[Stored data entries]
■ ■ ■

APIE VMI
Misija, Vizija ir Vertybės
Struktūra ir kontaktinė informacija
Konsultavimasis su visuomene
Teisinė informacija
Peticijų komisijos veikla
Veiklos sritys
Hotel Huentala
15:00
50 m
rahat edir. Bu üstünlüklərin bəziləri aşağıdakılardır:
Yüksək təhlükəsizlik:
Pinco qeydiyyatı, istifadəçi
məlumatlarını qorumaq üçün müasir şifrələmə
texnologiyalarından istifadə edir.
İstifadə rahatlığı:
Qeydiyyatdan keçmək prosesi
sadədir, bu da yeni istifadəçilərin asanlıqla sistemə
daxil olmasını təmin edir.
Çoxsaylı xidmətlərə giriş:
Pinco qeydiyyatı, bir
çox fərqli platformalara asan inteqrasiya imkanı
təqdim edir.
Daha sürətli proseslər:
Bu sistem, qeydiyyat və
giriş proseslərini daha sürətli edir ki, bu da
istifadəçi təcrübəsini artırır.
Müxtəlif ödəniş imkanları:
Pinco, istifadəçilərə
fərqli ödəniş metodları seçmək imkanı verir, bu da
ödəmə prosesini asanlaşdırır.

■ ■ ■

**Your assignment**
All entries above are to be reproduced exactly.

**Result of this task**
APIE VMI
Misija, Vizija ir Vertybės
Struktūra ir kontaktinė informacija
Konsultavimasis su visuomene
Teisinė informacija
Peticijų komisijos veikla
Veiklos sritys
Hotel Huentala
15:00
50 m
rahat edir. Bu üstünlüklərin bəziləri aşağıdakılardır:
Yüksək təhlükəsizlik:
Pinco qeydiyyatı, istifadəçi
məlumatlarını qorumaq üçün müasir şifrələmə
texnologiyalarından istifadə edir.
İstifadə rahatlığı:
Qeydiyyatdan keçmək prosesi
sadədir, bu da yeni istifadəçilərin asanlıqla sistemə
daxil olmasını təmin edir.
Çoxsaylı xidmətlərə giriş:
Pinco qeydiyyatı, bir
çox fərqli platformalara asan inteqrasiya imkanı
təqdim edir.
Daha sürətli proseslər:
Bu sistem, qeydiyyat və
giriş proseslərini daha sürətli edir ki, bu da
istifadəçi təcrübəsini artırır.
Müxtəlif ödəniş imkanları:
Pinco, istifadəçilərə
fərqli ödəniş metodları seçmək imkanı verir, bu da
ödəmə prosesini asanlaşdırır.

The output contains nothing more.